GCC banks are over speculating when it comes to the real estate sector. Here are a few tips on how to choose the right bank.
Many of us have been lured by the ridiculously attractive home ﬁnance offers from banks to buy in this “dream” development or that. Many of us have been too eager to sign on the dotted line. Home buyers should exercise prudence so that their dreams don’t turn into nightmares. To be fair, this writer believes that the ﬁrst thing a person should invest in after securing her family’s education and health needs is a home, as long as she is not duped into committing her family’s ﬁnancial future to amateur banks’ unrealistic offers.
There are over ﬁfty banks operating in the UAE, as well as about a dozen “independent” ﬁnanciers who will gladly visit you in the convenience of your ofﬁce or home just to get you to commit to a multi-million dirham loan. These loans could have tenors of up to a quarter of a century and with a “low” interest rate of down to six per cent.
The trouble with banks is two fold. First, some of them are operating on the brink of ﬁnancial disaster, and second, they could take you down with them. Standard and Poor’s recently warned that GCC banks, especially those in the UAE, have been “over speculating” when it comes to the real estate sector, and if there were a banking crisis, then it would damage the entire economy of the country. It is common knowledge that central banks in the GCC aren’t doing their jobs by regulating the sector; proof of which can be seen in the last stock market surge in which leverage was given by “respected and established” local and foreign banks with minimal collateral to buy shares in an already heated and about to explode stock market. Readers can also check the ﬁnancial performance of banks and insurance companies who have suffered in the ﬁnancial year 2006 because a large portion of their income a year earlier basically came from lending to stock investors as well as investing heavily in equities themselves. A recent report by the Abu Dhabi-based National Investor reveals that some UAE banks “were allowing investors to borrow as much as AED99 for every AED they invested in an IPO”. These banks claim to be ready for Basel 2.0 next January when they haven’t even implemented Basel Beta.
Are you willing to tie your family’s future to such unprofessional institutions?
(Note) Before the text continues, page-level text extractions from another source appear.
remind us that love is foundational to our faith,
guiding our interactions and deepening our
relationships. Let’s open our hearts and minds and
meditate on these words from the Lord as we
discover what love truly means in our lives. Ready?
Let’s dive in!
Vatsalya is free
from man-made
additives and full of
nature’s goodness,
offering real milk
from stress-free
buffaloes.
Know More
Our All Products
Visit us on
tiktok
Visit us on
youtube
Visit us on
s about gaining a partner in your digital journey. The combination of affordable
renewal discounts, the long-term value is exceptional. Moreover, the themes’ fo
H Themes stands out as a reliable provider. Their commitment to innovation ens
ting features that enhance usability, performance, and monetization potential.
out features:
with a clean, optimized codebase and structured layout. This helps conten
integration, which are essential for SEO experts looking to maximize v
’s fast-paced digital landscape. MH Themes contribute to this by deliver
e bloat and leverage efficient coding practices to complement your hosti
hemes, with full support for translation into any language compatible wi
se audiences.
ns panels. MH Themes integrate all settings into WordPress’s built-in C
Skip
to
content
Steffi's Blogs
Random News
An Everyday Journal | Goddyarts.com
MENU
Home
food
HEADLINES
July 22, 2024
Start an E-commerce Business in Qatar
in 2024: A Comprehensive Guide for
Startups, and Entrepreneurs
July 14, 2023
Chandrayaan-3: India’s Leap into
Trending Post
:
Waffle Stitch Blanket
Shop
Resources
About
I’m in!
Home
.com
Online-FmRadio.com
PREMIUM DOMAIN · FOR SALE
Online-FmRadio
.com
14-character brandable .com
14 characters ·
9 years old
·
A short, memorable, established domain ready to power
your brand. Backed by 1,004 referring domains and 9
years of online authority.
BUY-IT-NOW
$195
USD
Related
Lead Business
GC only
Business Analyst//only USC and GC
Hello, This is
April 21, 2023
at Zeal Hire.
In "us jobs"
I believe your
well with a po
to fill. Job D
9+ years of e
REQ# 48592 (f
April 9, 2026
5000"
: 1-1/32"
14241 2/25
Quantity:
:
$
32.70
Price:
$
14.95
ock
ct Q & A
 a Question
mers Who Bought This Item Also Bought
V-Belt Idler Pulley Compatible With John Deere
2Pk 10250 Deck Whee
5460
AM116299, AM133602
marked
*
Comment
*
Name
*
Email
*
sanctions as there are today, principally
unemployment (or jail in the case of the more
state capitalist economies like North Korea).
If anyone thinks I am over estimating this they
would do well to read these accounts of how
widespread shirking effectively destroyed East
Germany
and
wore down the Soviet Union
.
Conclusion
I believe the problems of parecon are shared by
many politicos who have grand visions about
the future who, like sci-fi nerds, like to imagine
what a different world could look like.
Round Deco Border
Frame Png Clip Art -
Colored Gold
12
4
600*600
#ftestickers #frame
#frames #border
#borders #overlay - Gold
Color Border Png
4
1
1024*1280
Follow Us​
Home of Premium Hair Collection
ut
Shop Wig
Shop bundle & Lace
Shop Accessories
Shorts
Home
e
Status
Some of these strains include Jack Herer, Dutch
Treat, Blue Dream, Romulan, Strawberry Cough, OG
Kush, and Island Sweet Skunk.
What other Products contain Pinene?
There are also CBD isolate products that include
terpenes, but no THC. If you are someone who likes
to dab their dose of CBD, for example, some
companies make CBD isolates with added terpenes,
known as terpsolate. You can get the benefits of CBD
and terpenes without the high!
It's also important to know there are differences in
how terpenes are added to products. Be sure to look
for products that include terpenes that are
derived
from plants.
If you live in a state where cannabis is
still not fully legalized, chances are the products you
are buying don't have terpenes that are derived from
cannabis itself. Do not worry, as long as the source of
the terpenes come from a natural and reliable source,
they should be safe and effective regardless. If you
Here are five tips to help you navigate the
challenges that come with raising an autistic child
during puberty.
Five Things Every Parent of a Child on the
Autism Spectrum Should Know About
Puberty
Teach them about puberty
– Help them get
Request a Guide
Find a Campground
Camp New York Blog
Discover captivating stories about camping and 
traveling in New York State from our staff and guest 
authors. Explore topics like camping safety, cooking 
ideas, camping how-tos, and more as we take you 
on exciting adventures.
According to an AP report, 1,200 prisoners, about 40 per cent of Dubai Jail’s population, are serving time for not repaying bank loans, most of which go for cars and homes. With one Dubai-based bank’s “generous” (as one radio host referred to it) offer of 99 per cent ﬁnance (another less generous bank offers 90 per cent only) on homes developed by its parent company, it won’t be a surprise if by the end of this year Dubai Jail has to make room to accommodate more defaulters. It sadly seems that local and international banks have not learned their lesson from the Madhav Patel case, when 14 GCC ﬁnancial institutions loaned him AED1 billion on nothing more than empty promises. These banks now expect toothless central banks to assist them in recovering their money. One could ask, is there simply too much money in the region that some are just giving it away?
One would expect that banks would be lining up to make use of the recently established Emcredit bureau, the UAE’s ﬁrst credit agency by the Dubai Economic Department, and yet seven months after its launch only nine banks out of 53 were “in the process of joining”. This reﬂects very poorly on their commitment to the soundness of the UAE economy, transparency claims and, above all, your hard earned cash. Perhaps Emcredit should also start assessing credit worthiness of banks so that consumers are made aware of their ﬁnancial risk before depositing money in them.
Although this article doesn’t tackle non-banking ﬁnance institutions, it is safe to assume that the risk of using them is compounded primarily due to the relatively smaller asset base they hold.
What should you do?
An Arabic saying goes “Stretch your legs only to the length of your quilt”, i.e. don’t spend beyond your means. Stick to banks with larger asset bases and/or credible government shareholding levels. Try to pay back the mortgage as early as possible no matter what penalty clauses your bank threatens to enact. Keep in mind that high ﬁnance rates of 80 per cent and above only tie you and your family up for a lifetime to institutions that are highly exposed to several classes of risk and incompetence.